[Dataset records Boundary: Start]
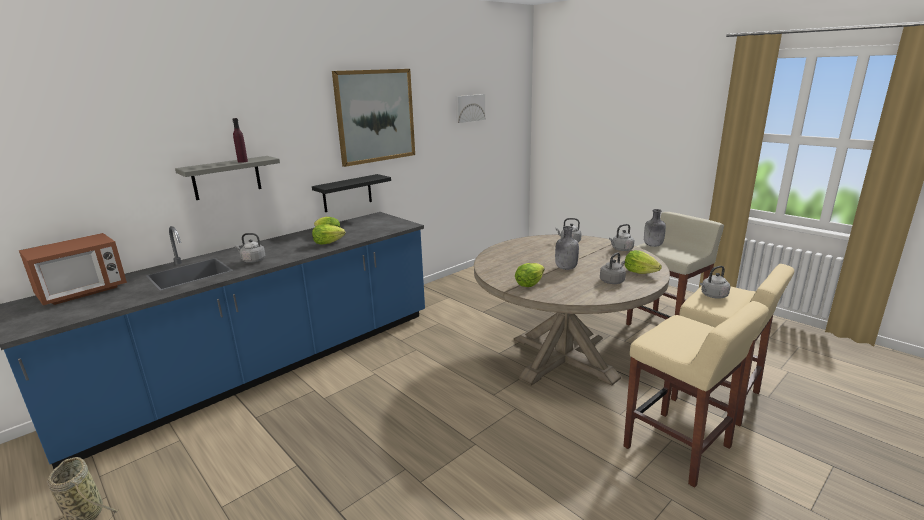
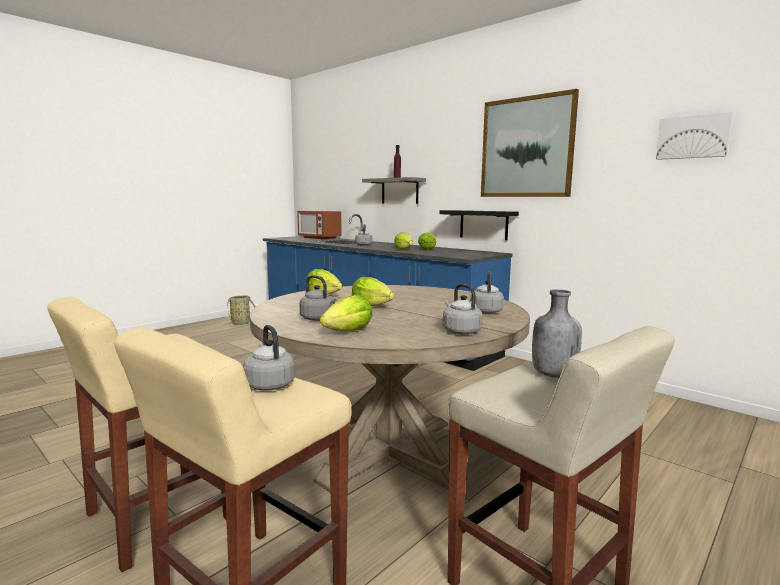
camera: 85 degrees right, 10 degrees down
grey bottle [555,226,579,270] -> lettuce [352,277,394,306]

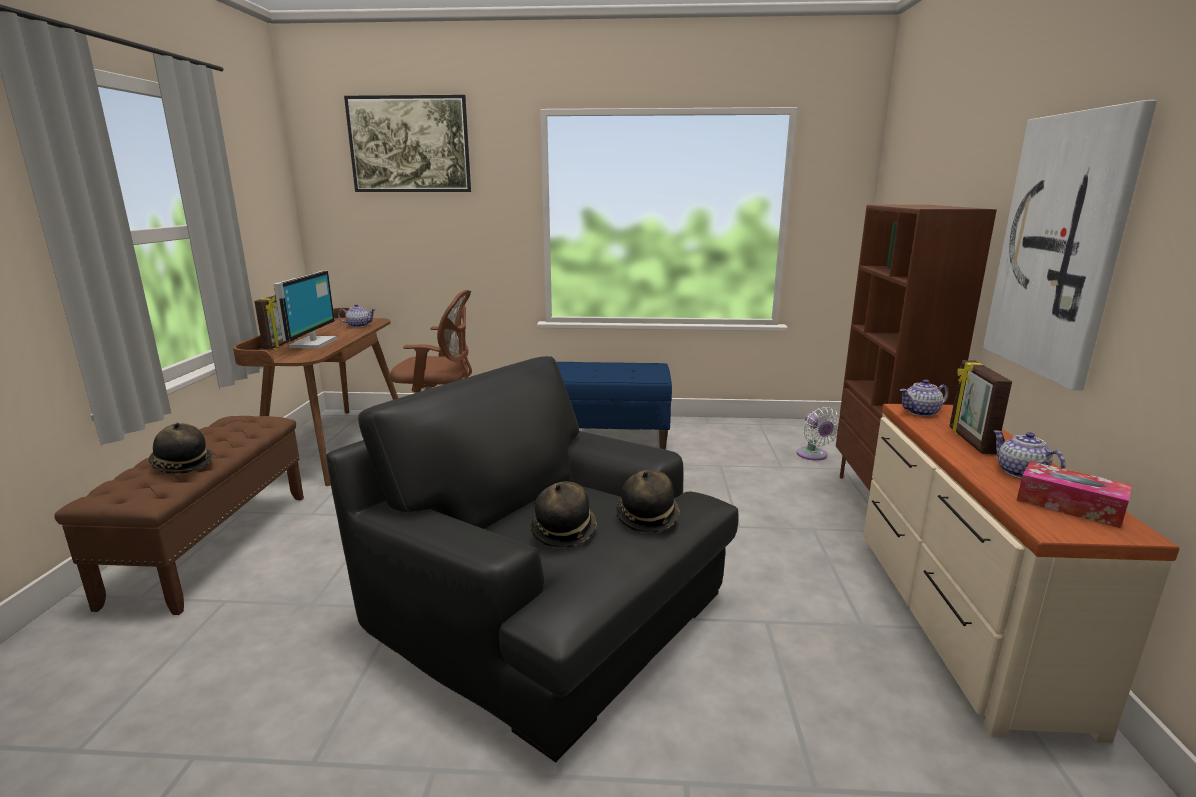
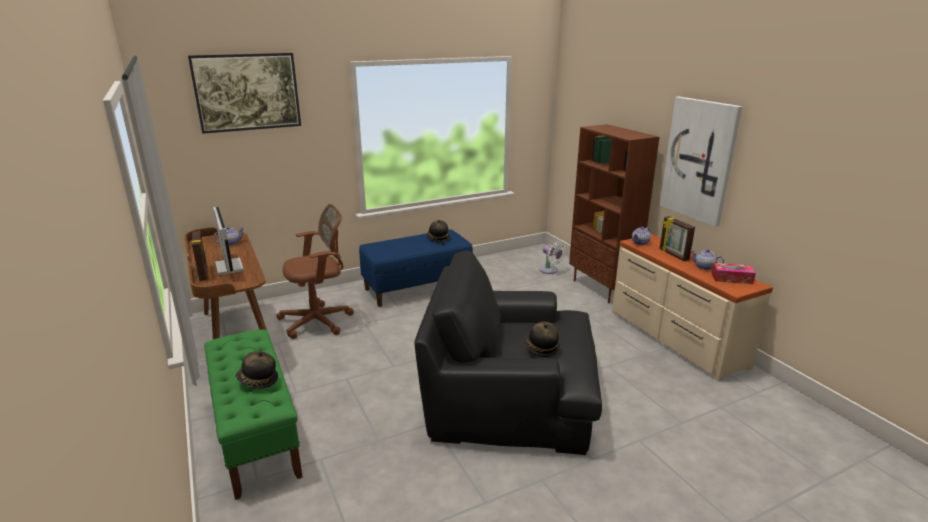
camera: 30 degrees left, 5 degrees up
brown bench [54,416,304,615] -> green bench [204,330,303,500]
hat [616,470,680,533] -> hat moved to [427,220,450,242]

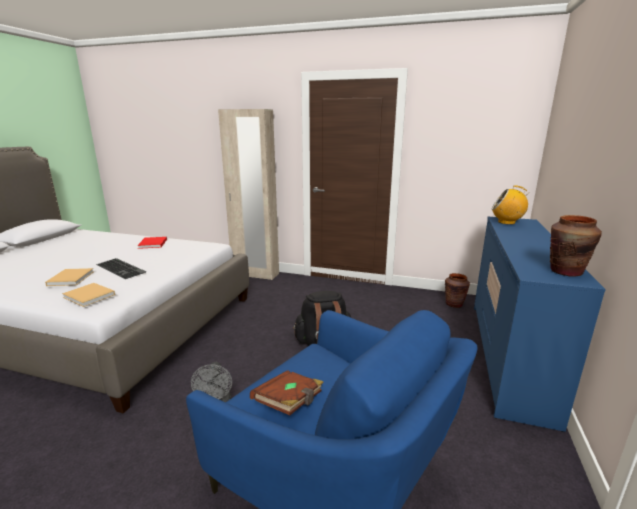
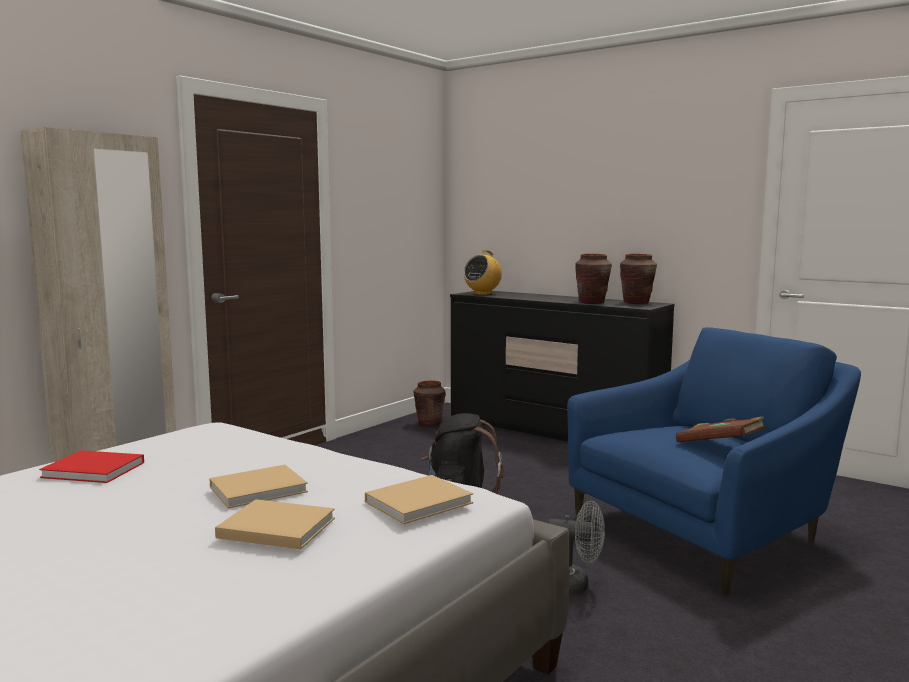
camera: 70 degrees left, 10 degrees down
keyboard [96,258,146,279] -> beige book [209,465,308,508]
blue dresser [474,217,606,432] -> black dresser [450,291,675,441]
none -> brown vase [575,254,612,304]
[Dataset records Boundary: End]
▶ [Required work]: The data must come back word for word, with every picture removed.

▶ [Expected answer]:
camera: 85 degrees right, 10 degrees down
grey bottle [555,226,579,270] -> lettuce [352,277,394,306]

camera: 30 degrees left, 5 degrees up
brown bench [54,416,304,615] -> green bench [204,330,303,500]
hat [616,470,680,533] -> hat moved to [427,220,450,242]

camera: 70 degrees left, 10 degrees down
keyboard [96,258,146,279] -> beige book [209,465,308,508]
blue dresser [474,217,606,432] -> black dresser [450,291,675,441]
none -> brown vase [575,254,612,304]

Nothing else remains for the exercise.